(Extracted page text data)
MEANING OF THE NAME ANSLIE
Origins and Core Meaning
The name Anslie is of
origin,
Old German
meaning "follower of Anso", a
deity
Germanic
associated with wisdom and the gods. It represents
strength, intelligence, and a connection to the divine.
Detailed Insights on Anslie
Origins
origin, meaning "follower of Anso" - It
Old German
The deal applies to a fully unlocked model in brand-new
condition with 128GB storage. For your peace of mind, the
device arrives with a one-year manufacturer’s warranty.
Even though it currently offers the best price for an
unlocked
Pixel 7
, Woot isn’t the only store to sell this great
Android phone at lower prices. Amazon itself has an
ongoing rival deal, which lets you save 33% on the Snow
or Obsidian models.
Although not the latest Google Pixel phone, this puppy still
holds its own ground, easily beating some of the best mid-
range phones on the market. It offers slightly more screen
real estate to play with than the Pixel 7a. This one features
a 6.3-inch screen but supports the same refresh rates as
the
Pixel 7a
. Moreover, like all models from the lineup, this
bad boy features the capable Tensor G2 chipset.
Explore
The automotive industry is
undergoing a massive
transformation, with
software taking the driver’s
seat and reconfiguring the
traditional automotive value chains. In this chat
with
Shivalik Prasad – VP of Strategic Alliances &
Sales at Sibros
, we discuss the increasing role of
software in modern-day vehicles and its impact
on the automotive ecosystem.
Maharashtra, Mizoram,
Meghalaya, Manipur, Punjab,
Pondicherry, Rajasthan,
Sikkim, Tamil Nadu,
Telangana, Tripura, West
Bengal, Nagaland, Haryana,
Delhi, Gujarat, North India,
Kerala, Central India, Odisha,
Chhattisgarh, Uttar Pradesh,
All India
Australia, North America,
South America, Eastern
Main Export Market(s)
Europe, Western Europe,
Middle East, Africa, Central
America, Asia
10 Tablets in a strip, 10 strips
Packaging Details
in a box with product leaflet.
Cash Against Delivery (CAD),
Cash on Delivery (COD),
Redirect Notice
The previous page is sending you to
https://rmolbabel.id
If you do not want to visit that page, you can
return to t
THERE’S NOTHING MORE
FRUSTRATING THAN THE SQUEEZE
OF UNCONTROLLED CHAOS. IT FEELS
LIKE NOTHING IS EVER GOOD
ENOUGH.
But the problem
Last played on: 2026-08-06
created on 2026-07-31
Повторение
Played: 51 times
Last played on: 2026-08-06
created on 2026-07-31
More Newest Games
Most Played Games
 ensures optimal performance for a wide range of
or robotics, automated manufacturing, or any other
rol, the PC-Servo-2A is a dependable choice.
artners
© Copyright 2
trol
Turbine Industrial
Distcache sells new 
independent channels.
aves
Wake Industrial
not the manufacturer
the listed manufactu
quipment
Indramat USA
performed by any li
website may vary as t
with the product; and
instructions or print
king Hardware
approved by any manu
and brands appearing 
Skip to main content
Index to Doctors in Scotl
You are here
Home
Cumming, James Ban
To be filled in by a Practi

Exercise aim »
Lay out every line from the rows above as a numbered list, leaving out any blank lines.

Task output »
1. MEANING OF THE NAME ANSLIE
2. Origins and Core Meaning
3. The name Anslie is of
4. origin,
5. Old German
6. meaning "follower of Anso", a
7. deity
8. Germanic
9. associated with wisdom and the gods. It represents
10. strength, intelligence, and a connection to the divine.
11. Detailed Insights on Anslie
12. Origins
13. origin, meaning "follower of Anso" - It
14. Old German
15. The deal applies to a fully unlocked model in brand-new
16. condition with 128GB storage. For your peace of mind, the
17. device arrives with a one-year manufacturer’s warranty.
18. Even though it currently offers the best price for an
19. unlocked
20. Pixel 7
21. , Woot isn’t the only store to sell this great
22. Android phone at lower prices. Amazon itself has an
23. ongoing rival deal, which lets you save 33% on the Snow
24. or Obsidian models.
25. Although not the latest Google Pixel phone, this puppy still
26. holds its own ground, easily beating some of the best mid-
27. range phones on the market. It offers slightly more screen
28. real estate to play with than the Pixel 7a. This one features
29. a 6.3-inch screen but supports the same refresh rates as
30. the
31. Pixel 7a
32. . Moreover, like all models from the lineup, this
33. bad boy features the capable Tensor G2 chipset.
34. Explore
35. The automotive industry is
36. undergoing a massive
37. transformation, with
38. software taking the driver’s
39. seat and reconfiguring the
40. traditional automotive value chains. In this chat
41. with
42. Shivalik Prasad – VP of Strategic Alliances &
43. Sales at Sibros
44. , we discuss the increasing role of
45. software in modern-day vehicles and its impact
46. on the automotive ecosystem.
47. Maharashtra, Mizoram,
48. Meghalaya, Manipur, Punjab,
49. Pondicherry, Rajasthan,
50. Sikkim, Tamil Nadu,
51. Telangana, Tripura, West
52. Bengal, Nagaland, Haryana,
53. Delhi, Gujarat, North India,
54. Kerala, Central India, Odisha,
55. Chhattisgarh, Uttar Pradesh,
56. All India
57. Australia, North America,
58. South America, Eastern
59. Main Export Market(s)
60. Europe, Western Europe,
61. Middle East, Africa, Central
62. America, Asia
63. 10 Tablets in a strip, 10 strips
64. Packaging Details
65. in a box with product leaflet.
66. Cash Against Delivery (CAD),
67. Cash on Delivery (COD),
68. Redirect Notice
69. The previous page is sending you to
70. https://rmolbabel.id
71. If you do not want to visit that page, you can
72. return to t
73. THERE’S NOTHING MORE
74. FRUSTRATING THAN THE SQUEEZE
75. OF UNCONTROLLED CHAOS. IT FEELS
76. LIKE NOTHING IS EVER GOOD
77. ENOUGH.
78. But the problem
79. Last played on: 2026-08-06
80. created on 2026-07-31
81. Повторение
82. Played: 51 times
83. Last played on: 2026-08-06
84. created on 2026-07-31
85. More Newest Games
86. Most Played Games
87.  ensures optimal performance for a wide range of
88. or robotics, automated manufacturing, or any other
89. rol, the PC-Servo-2A is a dependable choice.
90. artners
91. © Copyright 2
92. trol
93. Turbine Industrial
94. Distcache sells new 
95. independent channels.
96. aves
97. Wake Industrial
98. not the manufacturer
99. the listed manufactu
100. quipment
101. Indramat USA
102. performed by any li
103. website may vary as t
104. with the product; and
105. instructions or print
106. king Hardware
107. approved by any manu
108. and brands appearing 
109. Skip to main content
110. Index to Doctors in Scotl
111. You are here
112. Home
113. Cumming, James Ban
114. To be filled in by a Practi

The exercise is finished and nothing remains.